Edmundo Paz Soldán
Para llegar a San Ignacio desde San Javier, uno debe sufrir cinco horas de un camino de tierra y lleno de baches. Llegué por la noche, mareado; en la plaza me esperaba Jesús, el guía, que me llevó a comer y luego al hotel Casco Viejo.
Me sorprendió que San Ignacio fuera tan grande (bueno, relativamente hablando: 25.000 habitantes). Había mototaxis, una tienda de lencería, algunos karaokes. Partimos con Jesús por la tarde, a conocer la misión de San Miguel, a casi 40 kilómetros. Por el camino, Jesús me entretuvo cantando. Una de las canciones parecía un valcesito peruano y tenía en su letra frases memorables como: "amarte a ti fue como tocar los dinteles de la gloria". Recordé la prosa de algunos escritores latinoamericanos de la primera mitad del siglo XX (cuando los personajes de Mallea entraban a una habitación, no encendían la luz; hacían que se hiciera "la lumbre en las tinieblas").

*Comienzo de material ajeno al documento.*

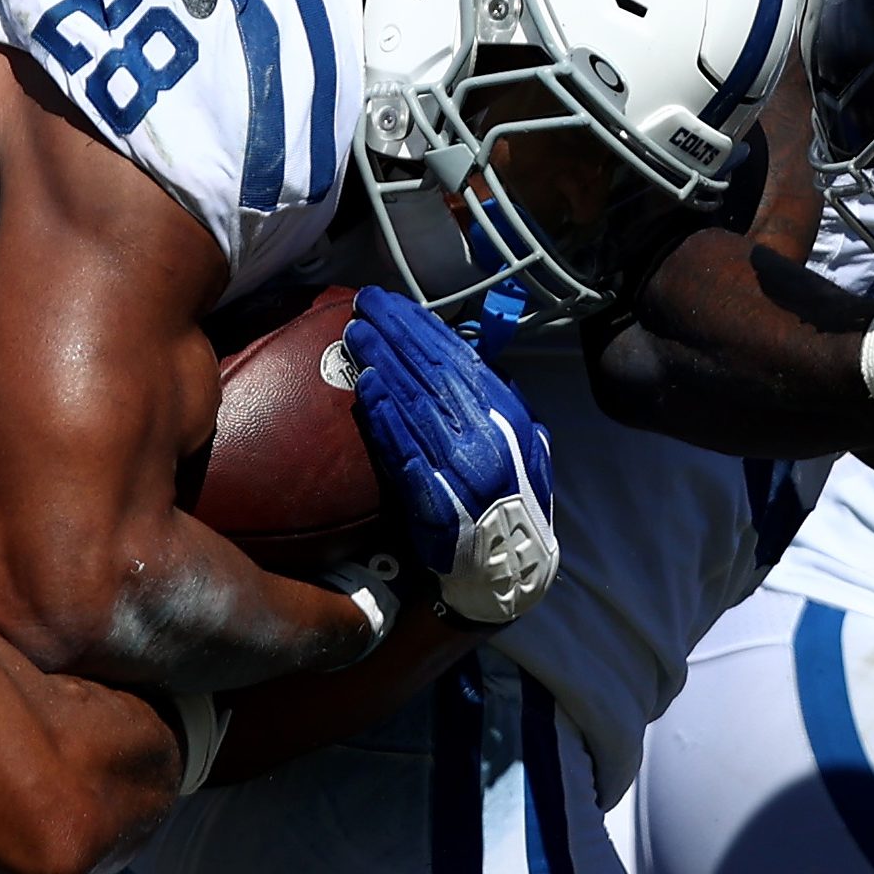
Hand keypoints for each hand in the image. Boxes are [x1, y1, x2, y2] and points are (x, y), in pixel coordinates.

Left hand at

Jesús, que tenía 55 años, me contó que había vivido muchos años en Santa Cruz, pero que había fracasado y decidido volver a su pueblo. Era raro, escuchar a alguien hablando tan sin barnices de sus fracasos. Luego cantó: "San Ignacio, pueblo mayor, no te cambio ni por Nueva York".
En la puerta de la iglesia de San Miguel, Jesús se puso a cantar en latín y me dijo que de niño había sido monaguillo. Luego me contó que los habitantes de San Miguel tenían la particularidad de hablar un español muy alambicado; no decían "aquí hay gato encerrado", sino "aquí hay felino cautivo", y a los gallos de pelea los llamaban "plumíferos gladiadores".
Al final, pude apreciar la iglesia de San Miguel, convencerme de que los jesuitas evangelizadores estaban en lo cierto cuando escribían, admirados, de la capacidad de los indígenas de la zona para el tallado de madera. Pero lo cierto es que, por la noche, la iglesia se me fue difuminando, devorada por la presencia de ese gran personaje que era mi guía.
Por lo noche, al volver a San Ignacio, pude ver, en el mercado, que la licorería Bin Laden se hallaba al lado del bazar La explosión (o mejor: La exploción). Sonrientes, afables, los habitantes de San Ignacio tenían un sentido del humor muy negro.